*** DATA UNDER STUDY ***
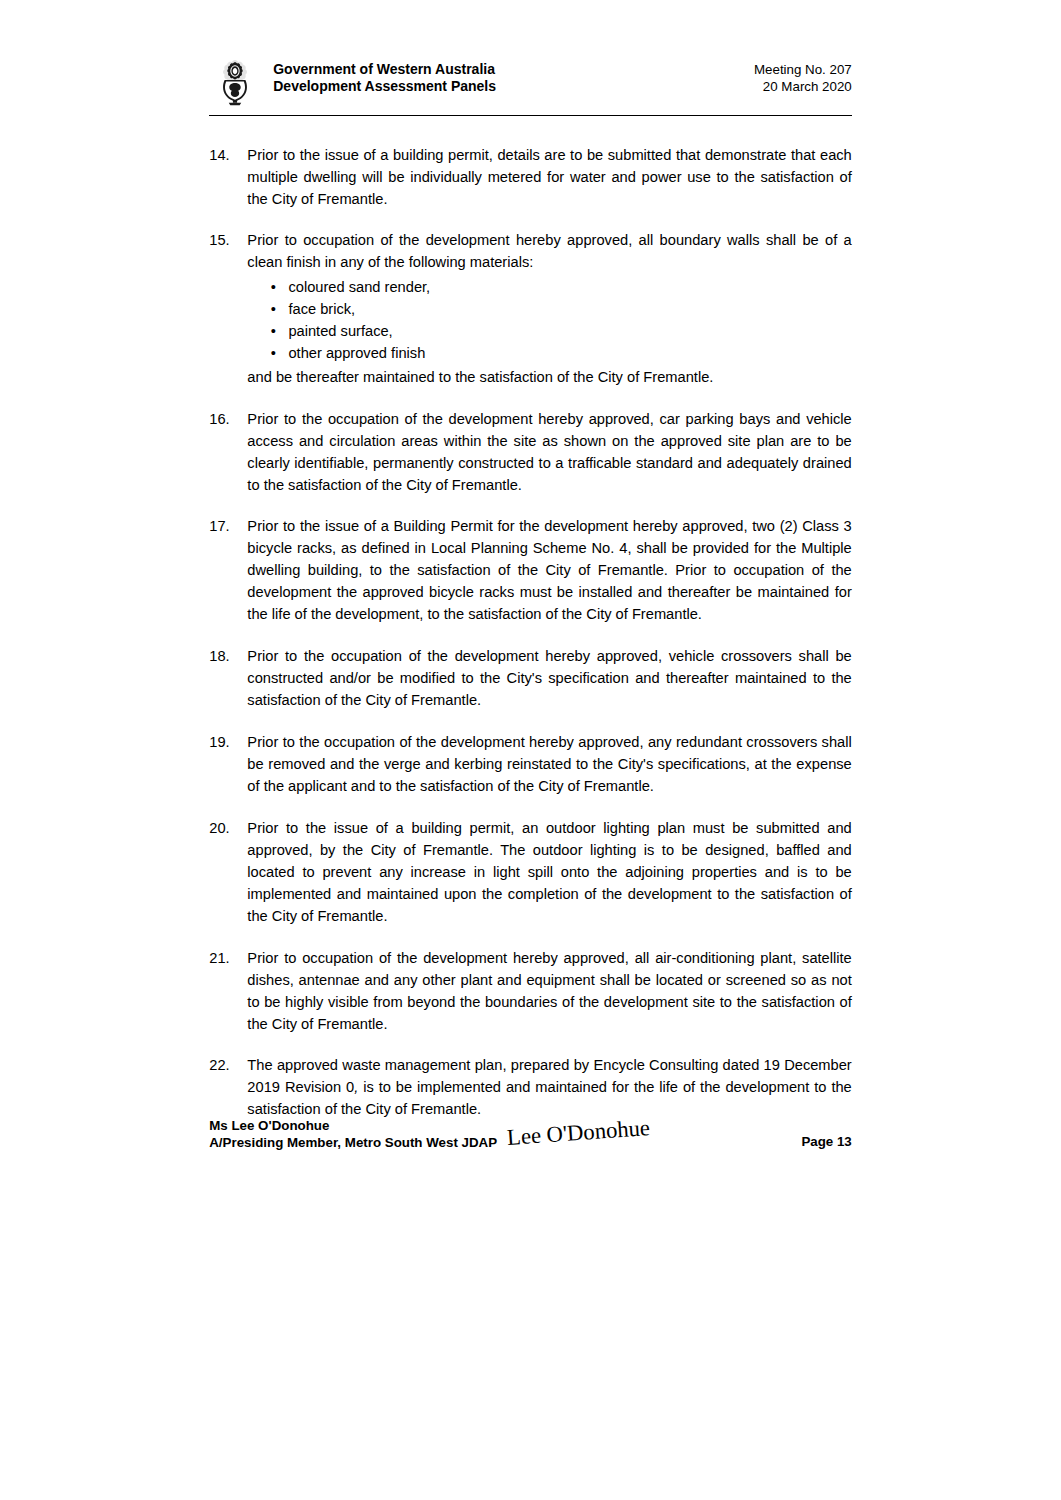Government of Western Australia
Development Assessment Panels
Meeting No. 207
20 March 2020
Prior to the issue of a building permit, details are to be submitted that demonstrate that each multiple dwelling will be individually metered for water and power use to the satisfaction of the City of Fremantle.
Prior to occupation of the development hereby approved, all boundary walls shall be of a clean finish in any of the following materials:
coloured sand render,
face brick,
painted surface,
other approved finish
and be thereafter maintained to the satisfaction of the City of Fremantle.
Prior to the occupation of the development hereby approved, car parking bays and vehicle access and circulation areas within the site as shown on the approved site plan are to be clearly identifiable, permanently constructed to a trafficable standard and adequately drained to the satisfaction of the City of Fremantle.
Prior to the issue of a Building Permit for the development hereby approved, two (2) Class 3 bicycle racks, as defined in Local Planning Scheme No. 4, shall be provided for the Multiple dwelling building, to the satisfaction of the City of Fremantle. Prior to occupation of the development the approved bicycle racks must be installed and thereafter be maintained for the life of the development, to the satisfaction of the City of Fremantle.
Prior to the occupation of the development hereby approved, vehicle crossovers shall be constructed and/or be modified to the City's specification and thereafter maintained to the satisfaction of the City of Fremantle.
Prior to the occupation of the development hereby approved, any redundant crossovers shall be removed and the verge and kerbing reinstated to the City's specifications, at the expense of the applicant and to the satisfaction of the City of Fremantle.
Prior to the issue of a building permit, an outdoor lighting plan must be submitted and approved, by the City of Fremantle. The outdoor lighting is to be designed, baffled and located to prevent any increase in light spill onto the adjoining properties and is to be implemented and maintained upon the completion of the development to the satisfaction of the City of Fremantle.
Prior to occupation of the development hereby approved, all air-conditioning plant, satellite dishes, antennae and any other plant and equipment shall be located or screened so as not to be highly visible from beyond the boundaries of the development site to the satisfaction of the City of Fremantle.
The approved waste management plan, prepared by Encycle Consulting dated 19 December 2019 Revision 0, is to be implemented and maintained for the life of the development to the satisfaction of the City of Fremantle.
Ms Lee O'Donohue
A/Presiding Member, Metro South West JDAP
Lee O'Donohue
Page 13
*** End of DATA UNDER STUDY ***
*** DATA UNDER STUDY ***
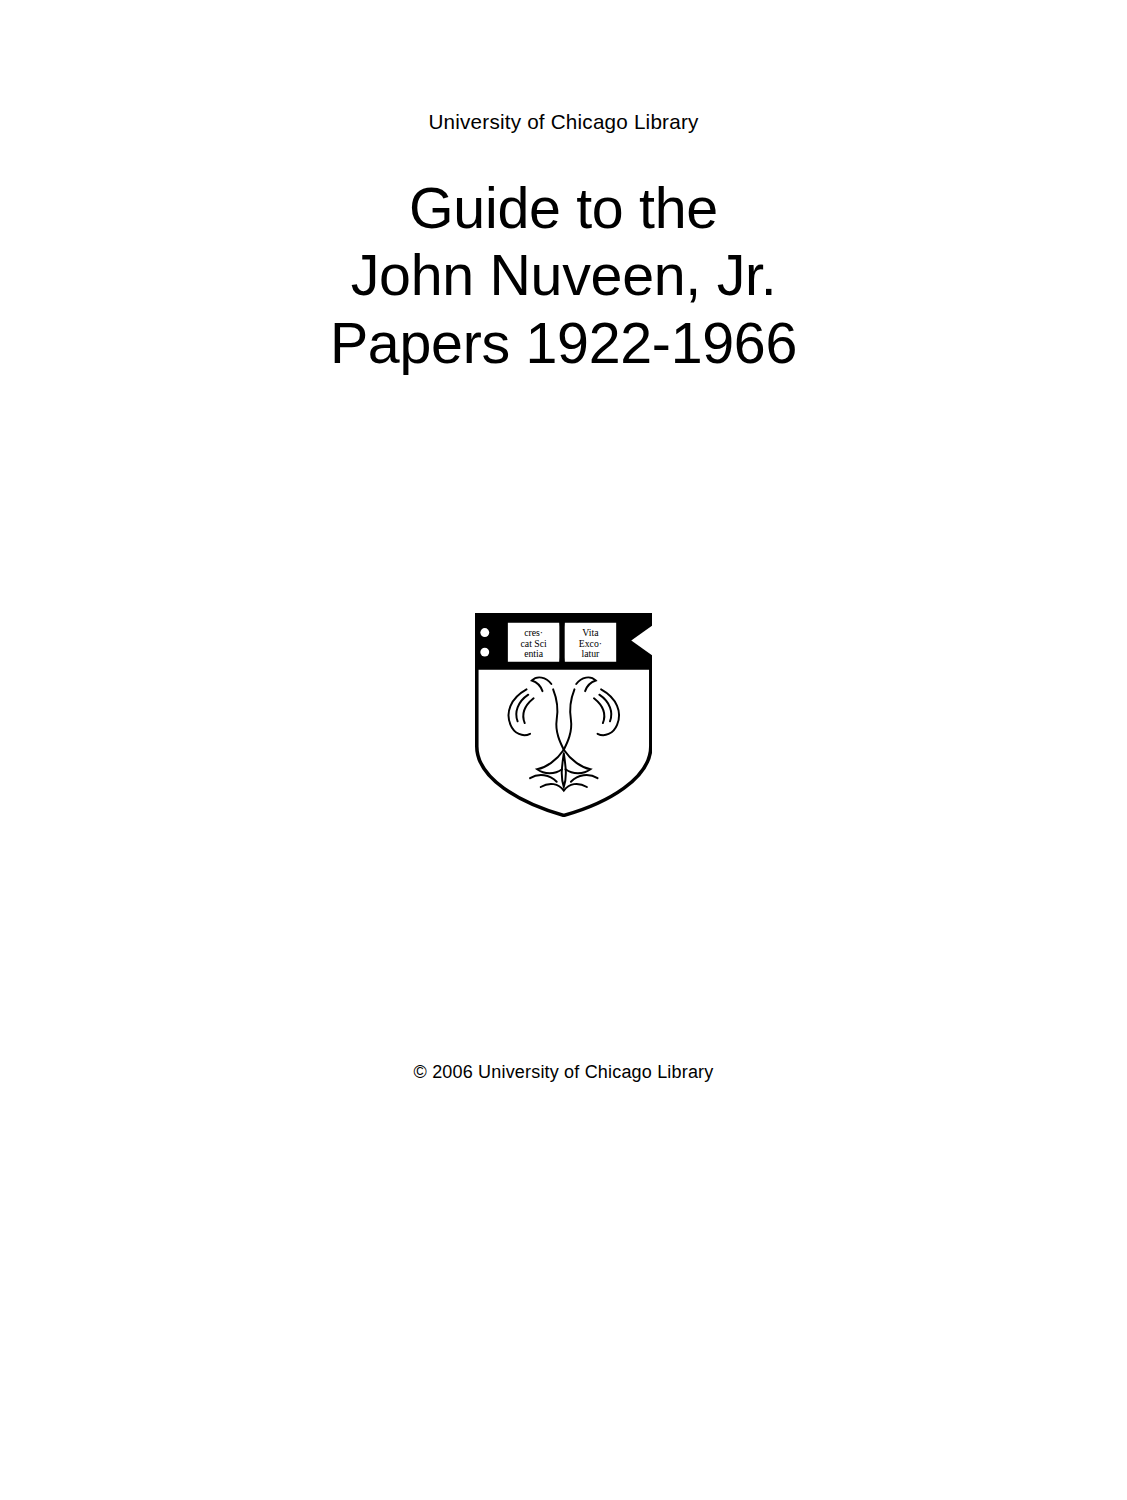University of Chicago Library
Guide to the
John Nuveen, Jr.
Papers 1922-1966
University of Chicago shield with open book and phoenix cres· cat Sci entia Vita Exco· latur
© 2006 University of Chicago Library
*** End of DATA UNDER STUDY ***
WHAT YOU HAVE TO DO:
Both the line above containing "Government of Western Australia" and the line containing "and be thereafter" belong in the copy, along with every line between them; print these exactly and omit the pictures.

RESPONSE:
Government of Western Australia
Development Assessment Panels
Meeting No. 207
20 March 2020
Prior to the issue of a building permit, details are to be submitted that demonstrate that each multiple dwelling will be individually metered for water and power use to the satisfaction of the City of Fremantle.
Prior to occupation of the development hereby approved, all boundary walls shall be of a clean finish in any of the following materials:
coloured sand render,
face brick,
painted surface,
other approved finish
and be thereafter maintained to the satisfaction of the City of Fremantle.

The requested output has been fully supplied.